On center: The distance from the center of one board’s width to the center of another’s. Abbreviated o.c.
Pitch: The angle at which a roof rises, expressed, for example, as a rise of one foot in 12 feet … or a 1-in-12 pitch.
Plate: A horizontal (or nearly so) board or boards lying at the top or bottom (sole) of a stud wall.
Pilaster: A reinforcing column tied into a masonry wall.
Stud: A vertical member in a framed (or stud) wall … usually a 2 X 4 or 2 X 6.
Rough opening: The spacing of an opening before trim boards are added.
Header: A horizontal member (of double or triple boards or metal) that transfers the weight above a door or window frame to the adjoining full-height wall members. Or, a member which transfers the load from joists around an opening in a floor.

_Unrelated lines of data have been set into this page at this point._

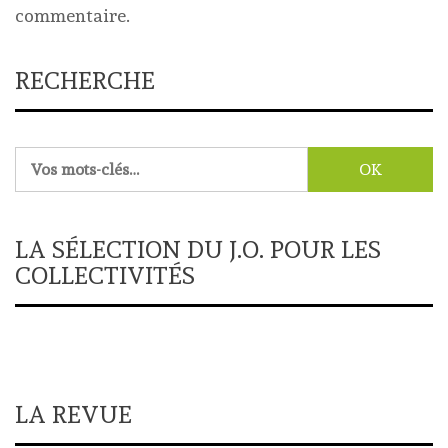
commentaire.
RECHERCHE
Rechercher :
LA SÉLECTION DU J.O. POUR LES
COLLECTIVITÉS
LA REVUE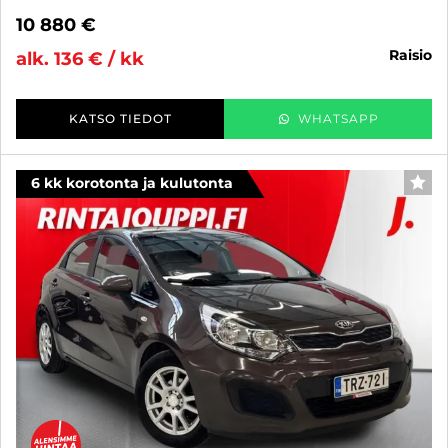
10 880 €
raisio
alk. 136 € / kk
KATSO TIEDOT
WHATSAPP
6 kk korotonta ja kulutonta
SUO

Trimmer: A stud that runs full height in a door or window rough opening. Jack studs (see below) are nailed to it.
Bird’s-mouth: A notch cut across a rafter so that it fits snug on a sill or plate.
Sill: Similar to a plate, this board usually lies on top of a masonry foundation or wall.
Cross rafter: Special term made up to describe one of the short support rafters near the center of a house. Might also be described as a header.
Jack: Any rafter or stud that does not run full length. It is also used to describe what carpenters sometimes call a “cripple”.
Miter: Cut at an angle … assumed to be 45 degrees if no specific angle is mentioned.
Ledger: A strip of wood nailed to a main member, from which notched intersecting members can be hung for temporary support during nailing.
Bridging: Boards nailed between main members to prevent them from twisting and to distribute the load evenly.